Supplied passage:
********

Data Analysis and Rating Prediction on Google Play Store Using Data Mining Techniques

Authors

  • Kayalvily Tabianan Faculty of Information Technology, INTI International University, 71800 Nilai, Negeri Sembilan, Malaysia
  • Denis Arputharaj Faculty of Information Technology, INTI International University, 71800 Nilai, Negeri Sembilan, Malaysia
  • Mohd Norshahriel Abd Rani Faculty of Information Technology, INTI International University, 71800 Nilai, Negeri Sembilan, Malaysia
  • Sarasvathi Nagalingham Faculty of Information Technology, INTI International University, 71800 Nilai, Negeri Sembilan, Malaysia

Keywords:

Google Play Store, Decision Tree, Analysis, Machine Learning Algorithm

Abstract

Google Play Store was formerly known as Android Market. This biggest Android Application
(App) provides a wide variety of details on requirements such as reviews, quality, number of
installs, and explanations for device functionality. This study aims to predict the ratings of
Google Play Store apps using decision trees for classification in machine learning algorithms.

********

[Saved entries]

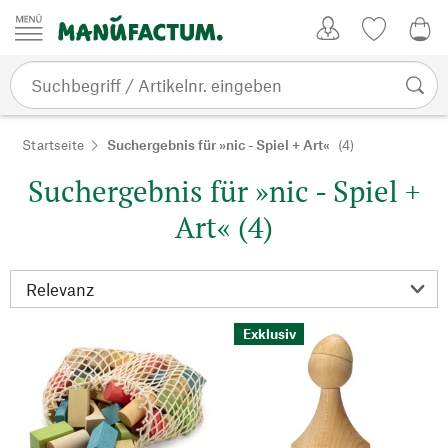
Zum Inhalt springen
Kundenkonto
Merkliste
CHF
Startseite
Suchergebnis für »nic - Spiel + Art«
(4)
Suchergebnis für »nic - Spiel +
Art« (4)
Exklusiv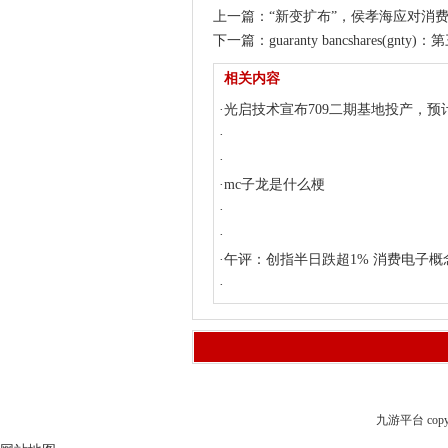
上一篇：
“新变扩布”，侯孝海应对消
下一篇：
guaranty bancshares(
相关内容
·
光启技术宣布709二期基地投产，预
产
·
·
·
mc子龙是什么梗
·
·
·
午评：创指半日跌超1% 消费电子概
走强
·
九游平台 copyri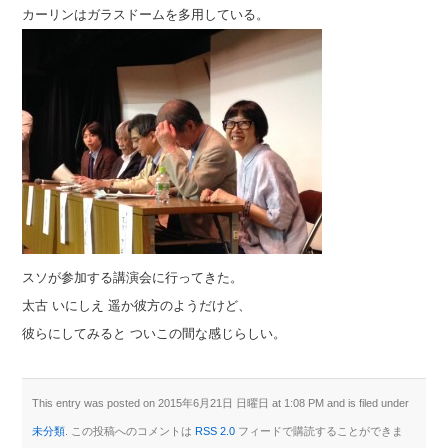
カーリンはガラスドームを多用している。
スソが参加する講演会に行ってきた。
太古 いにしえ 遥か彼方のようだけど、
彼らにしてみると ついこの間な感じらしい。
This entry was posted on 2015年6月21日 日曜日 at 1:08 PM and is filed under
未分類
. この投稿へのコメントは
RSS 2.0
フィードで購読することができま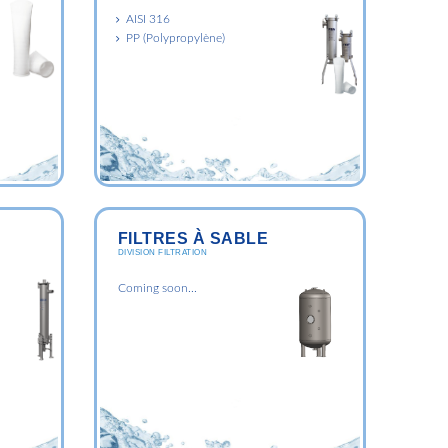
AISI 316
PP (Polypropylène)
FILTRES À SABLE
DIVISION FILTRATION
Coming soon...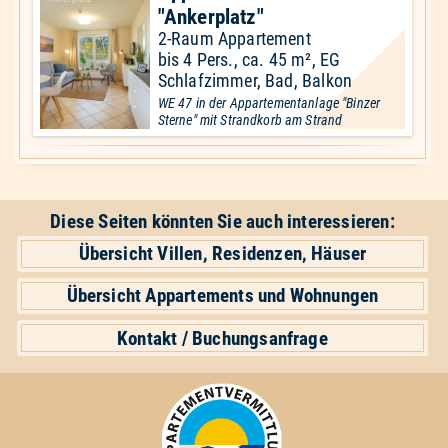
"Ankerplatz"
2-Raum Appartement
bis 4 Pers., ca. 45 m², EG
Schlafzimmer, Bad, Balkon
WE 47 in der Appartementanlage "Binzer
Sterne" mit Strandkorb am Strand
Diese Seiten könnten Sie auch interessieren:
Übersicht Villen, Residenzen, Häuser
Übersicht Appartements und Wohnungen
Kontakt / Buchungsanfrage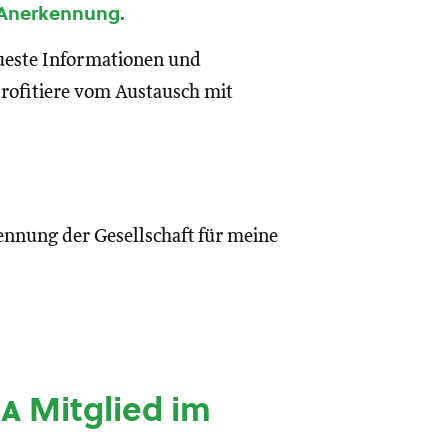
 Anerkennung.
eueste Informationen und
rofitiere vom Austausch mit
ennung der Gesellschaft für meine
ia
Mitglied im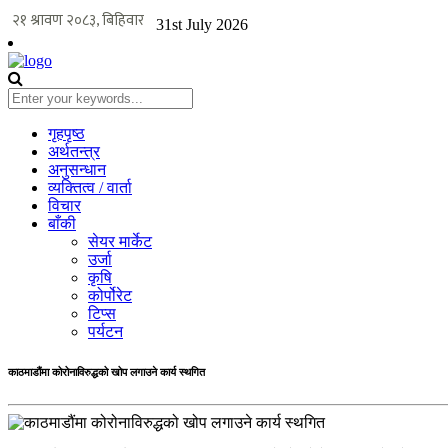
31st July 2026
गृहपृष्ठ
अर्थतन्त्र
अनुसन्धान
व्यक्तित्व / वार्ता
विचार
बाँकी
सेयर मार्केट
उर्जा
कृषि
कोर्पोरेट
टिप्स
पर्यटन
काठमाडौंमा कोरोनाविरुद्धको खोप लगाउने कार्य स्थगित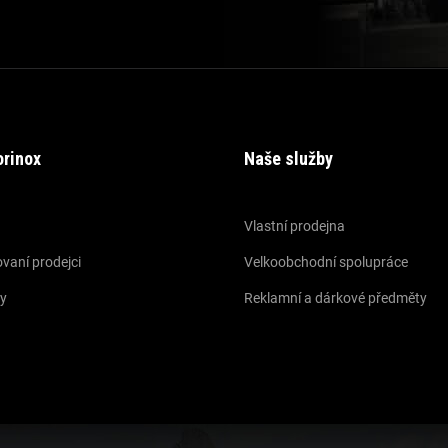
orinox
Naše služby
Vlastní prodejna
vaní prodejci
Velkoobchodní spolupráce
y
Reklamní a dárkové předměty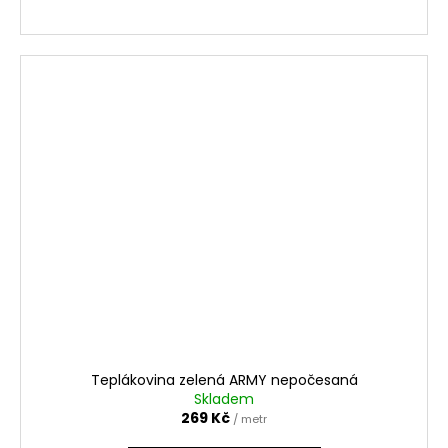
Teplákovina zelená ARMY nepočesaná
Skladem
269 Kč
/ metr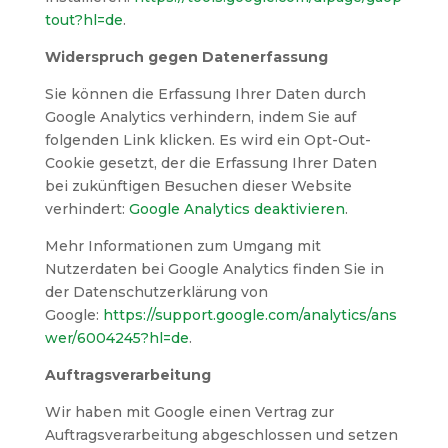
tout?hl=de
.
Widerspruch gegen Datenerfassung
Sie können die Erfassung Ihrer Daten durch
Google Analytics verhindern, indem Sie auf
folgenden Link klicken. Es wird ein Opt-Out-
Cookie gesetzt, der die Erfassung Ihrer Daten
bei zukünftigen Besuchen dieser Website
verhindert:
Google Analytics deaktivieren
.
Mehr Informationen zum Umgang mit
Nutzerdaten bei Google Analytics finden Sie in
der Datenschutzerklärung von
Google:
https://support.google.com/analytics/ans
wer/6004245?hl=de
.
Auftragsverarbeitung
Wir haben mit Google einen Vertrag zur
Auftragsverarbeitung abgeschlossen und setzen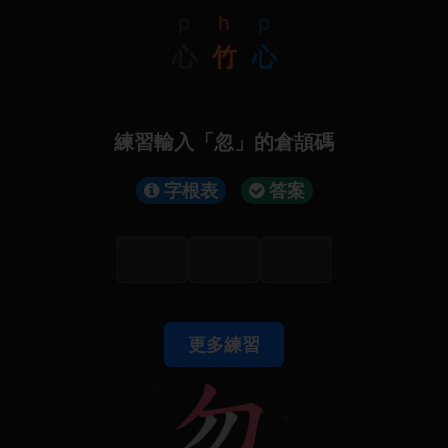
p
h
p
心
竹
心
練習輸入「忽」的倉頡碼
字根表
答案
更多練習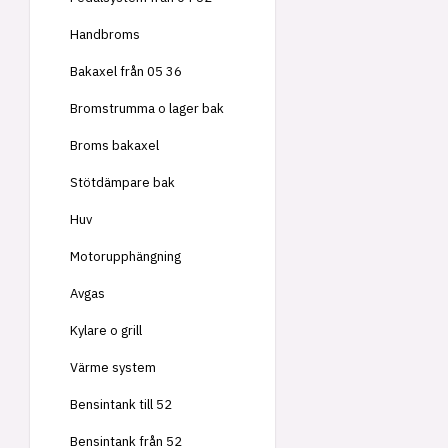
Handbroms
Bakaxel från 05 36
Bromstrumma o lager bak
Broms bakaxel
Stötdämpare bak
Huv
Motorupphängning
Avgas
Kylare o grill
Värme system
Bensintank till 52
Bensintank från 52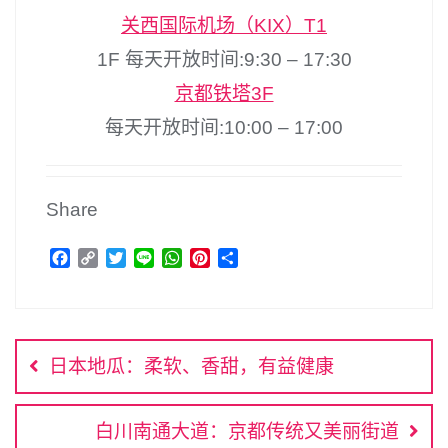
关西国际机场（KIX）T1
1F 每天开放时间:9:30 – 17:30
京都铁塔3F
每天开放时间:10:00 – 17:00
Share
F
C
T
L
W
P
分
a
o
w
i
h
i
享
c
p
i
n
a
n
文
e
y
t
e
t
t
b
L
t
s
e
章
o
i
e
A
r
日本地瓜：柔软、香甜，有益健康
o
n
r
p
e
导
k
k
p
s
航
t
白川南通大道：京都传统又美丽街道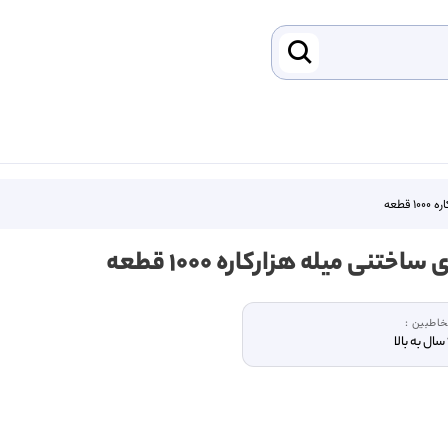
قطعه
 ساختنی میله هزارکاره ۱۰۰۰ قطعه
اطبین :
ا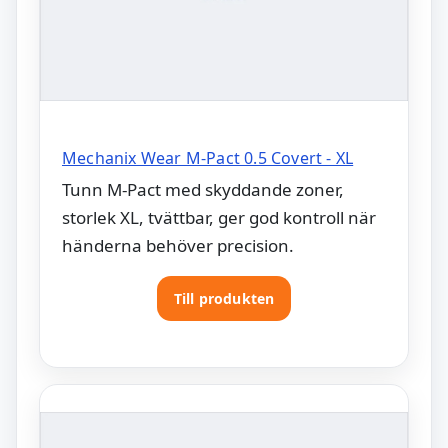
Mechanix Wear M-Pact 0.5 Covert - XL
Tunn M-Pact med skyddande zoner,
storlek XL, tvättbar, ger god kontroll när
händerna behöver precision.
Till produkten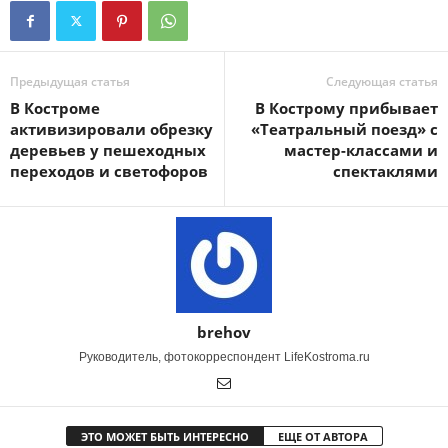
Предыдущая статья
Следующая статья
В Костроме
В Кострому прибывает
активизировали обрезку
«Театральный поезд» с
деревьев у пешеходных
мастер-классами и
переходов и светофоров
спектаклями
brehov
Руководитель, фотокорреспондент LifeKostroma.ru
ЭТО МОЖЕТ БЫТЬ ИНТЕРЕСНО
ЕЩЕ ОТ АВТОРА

********

Task 1:
Answer the following from the Google Play Store paper:
(a) By what name was Google Play Store formerly known?
(b) With which faculty and university are all of the listed authors affiliated?
(c) What method does the study use to predict app ratings?
Task 2: Write the next part of the Google Play Store paper, picking up after the final sentence of its abstract.

Reply 1:
(a) Android Market.
(b) The Faculty of Information Technology, INTI International University.
(c) Decision trees for classification in machine learning algorithms.

Reply 2:
The goal of using a Decision Tree is to create a training model that can use to predict the class
or value of the target variable by learning simple decision rules inferred from prior data. This
method classifies a population into branch-like segments that construct an inverted tree with a
root node, internal nodes, and leaf nodes. The algorithm is non-parametric and can efficiently
deal with large, complicated datasets without imposing a complicated parametric
structure. This enables us to draw a comprehensive picture of the current situation on the
process of analyzing Google Play Store by Number of Downloading Rate and Rating in current
market trend. This will help the developers understand customers' great desires, attitudes, and
trends in demand. To understand more in-depth, the similarity between the functionality of the
device and to construct clusters of related applications. Then, analyze their characteristics
following features of interest. The datasets that the author used are collected from Google Play
Store (2019). In this research, the expected results have a more strong correlation between price
and number of downloads and similarity between price and participation.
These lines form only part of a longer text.